Batch Processing Overview
Samza provides a unified data processing model for both stream and batch processing. The primary difference between batch and streaming is whether the input size is bounded or unbounded. Batch data sources are typically bounded (e.g. static files on HDFS), whereas streams are unbounded (e.g. a topic in Kafka). Under the hood, the same highly-efficient stream-processing engine handles both types.
Unified API for Batch and Streaming
Samza provides a single set of APIs for both batch and stream processing. This unified programming API makes it convenient for you to focus on the processing logic, without treating bounded and unbounded sources differently. Switching between batch and streaming only requires config change, e.g. Kafka to HDFS, instead of any code change.
Multi-stage Batch Pipeline
Complex data pipelines usually consist multiple stages, with data shuffled (repartitioned) between stages to enable key-based operations such as windowing, aggregation, and join. Samza high-level API provides an operator named
partitionBy to create such multi-stage pipelines. Internally, Samza creates a physical stream, called an “intermediate stream”, based on the system configured as in
job.default.system. Samza repartitions the output of the previous stage by sending it to the intermediate stream with the appropriate partition count and partition key. It then feeds it to the next stage of the pipeline. The lifecycle of intermediate streams is completely managed by Samza so from the user perspective the data shuffling is automatic.

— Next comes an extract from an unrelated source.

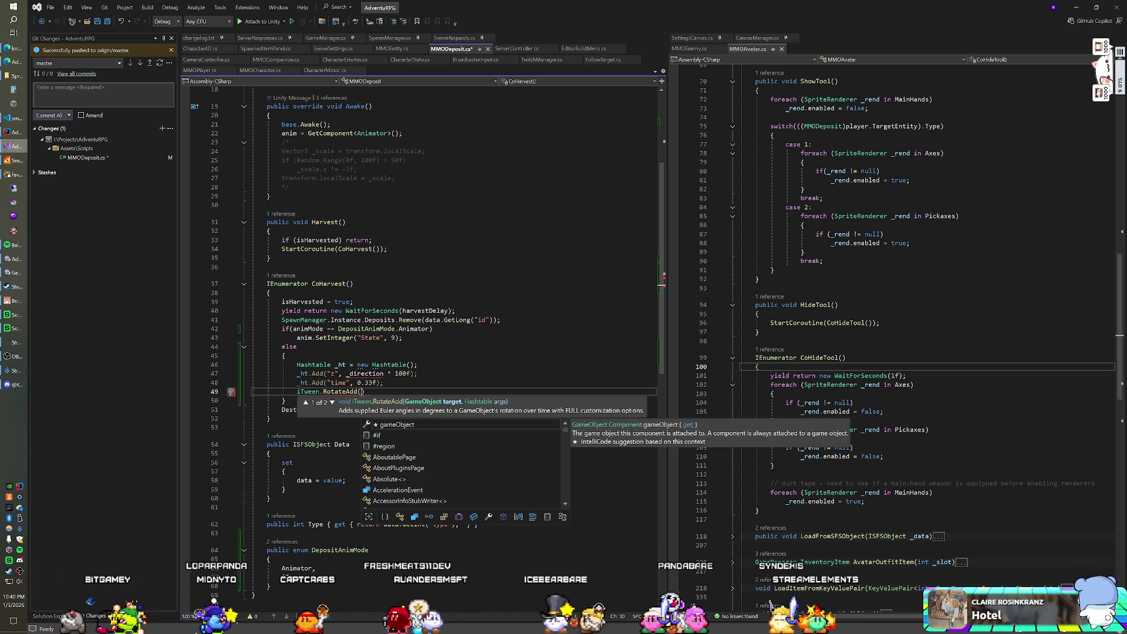
type("tr")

For a single-stage pipeline, dealing with bounded data sets is straightforward: the system consumer “knows” the end of a particular partition, and it will emit end-of-stream token once a partition is complete. Samza will shut down the container when all its input partitions are complete.
For a multi-stage pipeline, however, things become tricky since intermediate streams are often physically unbounded data streams, e.g. Kafka, and the downstream stages don’t know when to shut down since unbounded streams don’t have an end. To solve this problem, Samza uses in-band end-of-stream control messages in the intermediate stream along with user data messages. The upstream stage broadcasts end-of-stream control messages to every partition of the intermediate stream, and the downstream stage will aggregate the end-of-stream messages for each partition. When one end-of-stream message has been received for every upstream task in a partition, the downstream stage will conclude that the partition has no more messages, and the task will shut down. For pipelines with more than 2 stages, the end-of-stream control messages will be propagated from the source to the last stage, and each stage will perform the end-of-stream aggregation and then shuts down. The following diagram shows the flow:
State and Fault-tolerance
Samza’s state management and fault-tolerance apply the same to batch. You can use in-memory or RocksDb as your local state store which can be persisted by changelog streams. In case of any container failures, Samza will restart the container by reseeding the local store from changelog streams, and resume processing from the previous checkpoints.
During a job restart, batch processing behaves completely different from streaming. In batch, it is expected to be a re-run and all the internal streams, including intermediate, checkpoint and changelog streams, need to be fresh. Since some systems only support retention-based stream cleanup, e.g. Kafka without deletion enabled, Samza creates a new set of internal streams for each job run. To achieve this, Samza internally generates a unique run.id to each job run. The run.id is appended to the physical names of the internal streams, which will be used in the job in each run. Samza also performs due diligence to delete/purge the streams from previous run. The cleanup happens when the job is restarted.